I am reviewing for my linear algebra final and I completely forgot how to do these types of problems. How can I determine if a function lies within the span of a vector valued function?
For example, does $\begin{bmatrix} 1-2x\\-1-x \end{bmatrix}$, $\begin{bmatrix} 1-2x\\1-x \end{bmatrix}$,$\begin{bmatrix} 2-x\\0\end{bmatrix}$ lie in the span of:
$$a(x) = \begin{bmatrix} 1\\ x\end{bmatrix}$$
$$b(x) = \begin{bmatrix} x\\ 1\end{bmatrix}$$
$$c(x) = \begin{bmatrix} x\\ 2x\end{bmatrix}$$
By using Gaussian elimination?
Best Answer
There is no difference in method as opposed to vectors with constant entries, except that it may be necessary to work with algebraic expressions and that sometimes it may be necessary to distinguish cases (if an expression is zero or not).
But some tricks are possible: If you check e.g. the case $x=0$, you may just "see" an easy way to combine (and also see what degree of freedom is left and must be suitably chosen to work for all $x$).
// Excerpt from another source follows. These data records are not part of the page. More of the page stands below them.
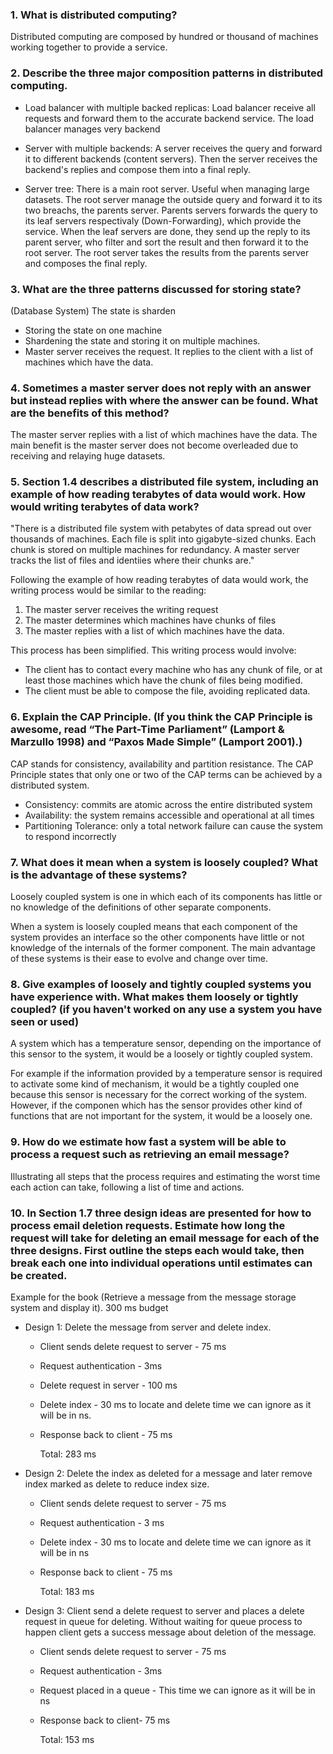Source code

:### 1. What is distributed computing?
 Distributed computing are composed by hundred or thousand of machines working together to provide a service.


### 2. Describe the three major composition patterns in distributed computing.
* Load balancer with multiple backed replicas: Load balancer receive all requests and forward them to the accurate backend service. The load balancer manages very backend

* Server with multiple backends: A server receives the query and forward it to different backends (content servers). Then the server receives the backend's replies and compose them into a final reply.

* Server tree: There is a main root server. Useful when managing large datasets. The root server manage the outside query and forward it to its two breachs,
the parents server. Parents servers forwards the query to its leaf servers respectivaly (Down-Forwarding), which provide the service. When the leaf servers are done, they send up the reply to its parent server, who filter and sort the result and then forward it to the root server. The root server takes the results from the parents server and composes the final reply.

### 3. What are the three patterns discussed for storing state? 
(Database System)
The state is sharden
* Storing the state on one machine
* Shardening the state and storing it on multiple machines.
* Master server receives the request. It replies to the client with a list of machines which have the data.

### 4. Sometimes a master server does not reply with an answer but instead replies with where the answer can be found. What are the benefits of this method?

The master server replies with a list of which machines have the data. The main benefit is the master server does not become overleaded due to receiving and relaying huge datasets.


### 5. Section 1.4 describes a distributed file system, including an example of how reading terabytes of data would work. How would writing terabytes of data work?

"There is a distributed file system with petabytes of data spread out over thousands of machines. Each file is split into gigabyte-sized chunks. Each chunk is stored on multiple machines for redundancy. A master server tracks the list of files and identiies where their chunks are."

Following the example of how reading terabytes of data would work, the writing process would be similar to the reading:
1. The master server receives the writing request
2. The master determines which machines have chunks of files
3. The master replies with a list of which machines have the data.

This process has been simplified. This writing process would involve:
- The client has to contact every machine who has any chunk of file, or at least those machines which have the chunk of files being modified.
- The client must be able to compose the file, avoiding replicated data.


### 6. Explain the CAP Principle. (If you think the CAP Principle is awesome, read “The Part-Time Parliament” (Lamport & Marzullo 1998) and “Paxos Made Simple” (Lamport 2001).)
CAP stands for consistency, availability and partition resistance. The CAP Principle states that only one or two of the CAP terms can be achieved by a distributed system.

* Consistency: commits are atomic across the entire distributed system
* Availability: the system remains accessible and operational at all times 
* Partitioning Tolerance:  only a total network failure can cause the system to respond incorrectly

### 7. What does it mean when a system is loosely coupled? What is the advantage of these systems?
Loosely coupled system is one in which each of its components has little or no knowledge of the definitions of other separate components.

When a system is loosely coupled means that each component of the system provides an interface so the other components have little or not knowledge of the internals of the former component.
The main advantage of these systems is their ease to evolve and change over time.

### 8. Give examples of loosely and tightly coupled systems you have experience with. What makes them loosely or tightly coupled? (if you haven't worked on any use a system you have seen or used)

A system which has a temperature sensor, depending on the importance of this sensor to the system, it would be a loosely or tightly coupled system.

For example if the information provided by a temperature sensor is required to activate some kind of mechanism, it would be a tightly coupled one because this sensor is necessary for the correct working of the system. However, if the componen which has the sensor provides other kind of functions that are not important for the system, it would be a loosely one.


### 9. How do we estimate how fast a system will be able to process a request such as retrieving an email message?
Illustrating all steps that the process requires and estimating the worst time each action can take, following a list of time and actions.
	

### 10. In Section 1.7 three design ideas are presented for how to process email deletion requests. Estimate how long the request will take for deleting an email message for each of the three designs. First outline the steps each would take, then break each one into individual operations until estimates can be created.
Example for the book (Retrieve a message from the message storage system and display it).
300 ms budget


  * Design 1: Delete the message from server and delete index.
     
     * Client sends delete request to server - 75 ms
     * Request authentication - 3ms
     * Delete request in server - 100 ms
     * Delete index - 30 ms to locate and delete time we can ignore as it will be in ns.
     * Response back to client - 75 ms

        Total: 283 ms


  * Design 2: Delete the index as deleted for a message and later remove index marked as delete to reduce index size.

     * Client sends delete request to server - 75 ms
     * Request authentication - 3 ms
     * Delete index - 30 ms to locate and delete time we can ignore as it will be in ns
     * Response back to client - 75 ms

        Total: 183 ms

  * Design 3: Client send a delete request to server and places a delete request in queue for deleting. Without waiting for queue process to happen client gets a success message about deletion of the message.

     * Client sends delete request to server - 75 ms
     * Request authentication - 3ms
     * Request placed in a queue - This time we can ignore as it will be in ns
     * Response back to client- 75 ms

       Total: 153 ms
Thus for the first vector with $x=0$, we find $$\left[{1\atop -1}\right]=1\cdot a(0)+(-1)\cdot b(0)+t\cdot c(0)$$ with + for the moment - arbitrary $t$ and notice that $$1\cdot a(x)+(-1)\cdot b(x)+t\cdot c(x)=\left[{1-x+tx\atop -1+x+2tx}\right]$$ so obviously we need both $t-1=-2$ and $2t+1=-1$, which has the valid (and unique) solution $t=-1$. Thus $$1\cdot a(x)+(-1)\cdot b(x)+(-1)\cdot c(x)=\left[{1-2x\atop -1-x}\right].$$
So one noticeable difference in the end is that the three coefficients are uniquely determined although the vectors have only two rows. This is no contradiction because the space of 2D vector functions with affine linear entries $\left[{\alpha+\beta x\atop\gamma+\delta x}\right]$ is in fact four-dimensional.